"Men love to wonder, and that is the seed of science." This quote, from 19th century American philosopher and poet Ralph Waldo Emerson, has motivated Soyama Sivatho Nyangwa to be the young scientist he is today, with a passion for using his knowledge to help solve the world's problems – especially as they relate to infectious diseases.


Nyangwa is a Doctoral Candidate in Molecular Biology at Stellenbosch University, and a recipient of a fellowship from the National Research Foundation (NRF), an entity of the Department of Science and Innovation (DSI).


Born the youngest child of a large family and raised in a small town called Keiskammahoek in the Eastern Cape, Nyangwa has wanted to be a doctor or a scientist for as long as he can remember.


Inspired by his mother's passion for nursing

"Not to sound clichéd or anything, but growing up was really not so easy, coming from a previously disadvantaged background," he says. "My parents worked hard to make sure they provided us with the best opportunities to pursue our dreams."


He traces his inspiration to pursue his childhood dream to his mother, a professional nurse. "Her work and her passion for nursing introduced me to the field of medicine, and I fell in love with it," he said.


His ambition was fuelled further by his training as an igqirha (traditional healer), which both shaped him and added to his interest in science.
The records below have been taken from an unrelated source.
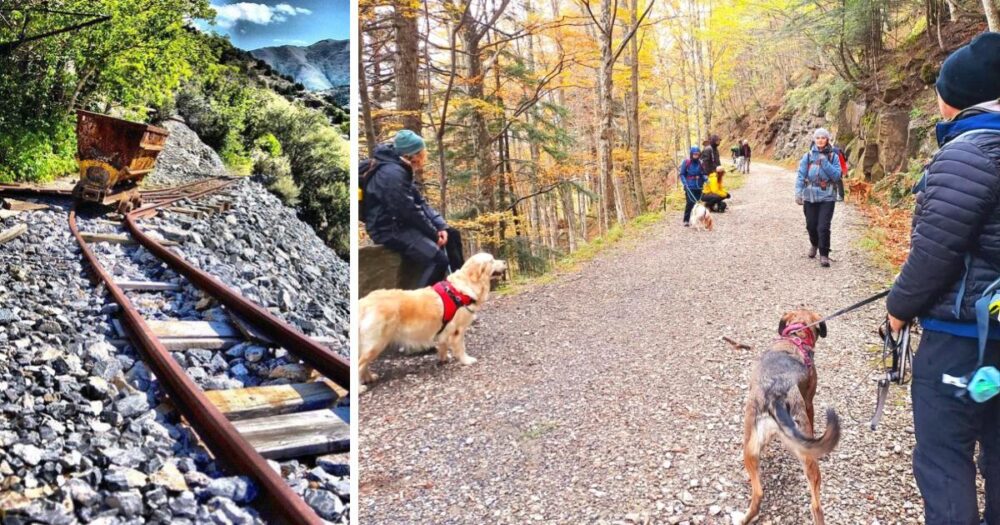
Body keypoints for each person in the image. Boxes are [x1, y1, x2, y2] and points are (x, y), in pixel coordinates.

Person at [885, 32, 1000, 525]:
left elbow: (934, 255)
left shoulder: (968, 154)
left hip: (963, 341)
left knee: (944, 456)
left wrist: (896, 309)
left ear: (960, 96)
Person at [360, 129, 464, 288]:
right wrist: (433, 234)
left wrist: (440, 226)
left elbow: (419, 202)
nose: (424, 156)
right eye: (422, 153)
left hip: (400, 224)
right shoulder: (392, 174)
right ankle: (417, 307)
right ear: (413, 154)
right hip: (388, 229)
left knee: (452, 235)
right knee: (438, 260)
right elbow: (408, 211)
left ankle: (459, 288)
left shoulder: (399, 167)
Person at [794, 128, 842, 267]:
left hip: (827, 195)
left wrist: (824, 162)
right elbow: (801, 176)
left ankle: (824, 254)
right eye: (818, 138)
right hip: (810, 196)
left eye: (823, 137)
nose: (820, 140)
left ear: (827, 140)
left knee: (823, 226)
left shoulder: (833, 156)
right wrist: (798, 193)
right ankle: (814, 244)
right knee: (811, 225)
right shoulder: (807, 156)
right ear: (814, 140)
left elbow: (837, 176)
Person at [679, 146, 708, 226]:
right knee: (690, 203)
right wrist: (685, 183)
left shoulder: (701, 163)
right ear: (691, 154)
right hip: (689, 186)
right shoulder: (686, 162)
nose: (696, 156)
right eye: (695, 154)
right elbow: (682, 174)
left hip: (699, 186)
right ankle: (686, 220)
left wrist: (706, 179)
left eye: (698, 154)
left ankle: (696, 219)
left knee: (697, 204)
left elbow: (703, 174)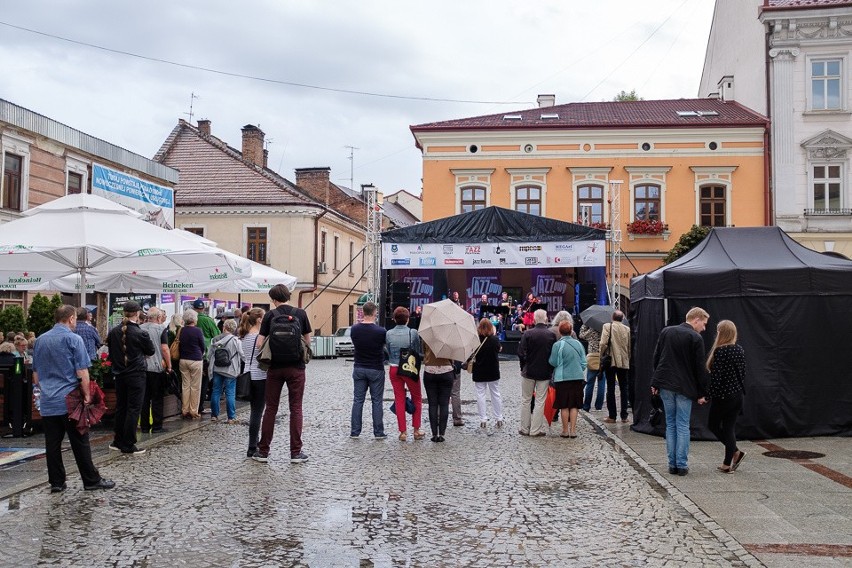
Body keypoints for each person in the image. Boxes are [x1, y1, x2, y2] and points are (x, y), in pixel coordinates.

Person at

Nyangwa has travelled a long road to where he is now, starting with a Diploma in Biotechnology at Cape Peninsula University of Technology, where he also completed a BTech in Biomedical Technology. He then enrolled at Stellenbosch University for an MSc in Molecular Biology, which he subsequently upgraded to a PhD.


Understanding our susceptibility to disease


Nyangwa is driven by a desire to add to the current body of knowledge on tuberculosis and HIV/AIDS, and speaks with passion about his PhD research project. His focus is on the structural and functional variations that occur in a type of cytokine known as interferon gamma.


Cytokines, he explains, are small proteins that play an important role in cell signalling in the human body. And among the cytokines, interferon gamma (IFN-g) is of particular interest to Nyangwa, because it is critical for innate and adaptive immunity against viral and other infections.


While his project will initially look at how the structure of interferon gamma correlates with its function, Nyangwa's ultimate goal is to define the IFN-g structural profiles in the blood plasma of patients with TB. Doing this, he believes, will help us understand the impact of structural IFN-g variants on the immune response and possibly on our susceptibility to disease.


At the very least, he hopes his research study will serve as a platform for further research, as no similar study has been conducted in this area.


Nyangwa still sees a long road ahead for himself as he works to leave a mark in his chosen field. "I would also like to start a medical research institute in my home province of Eastern Cape, for its children and the children of Mother Africa."


He urges young people to "work hard, play hard, ground yourself in something you love doing, and pray hard if you are religious".


Lastly, describing science as "a passion and a hobby that you sometimes get paid for", he offers the following advice to young people who are considering a career in science: "If you still see being in science as a job, then you aren't where you are destined to be yet."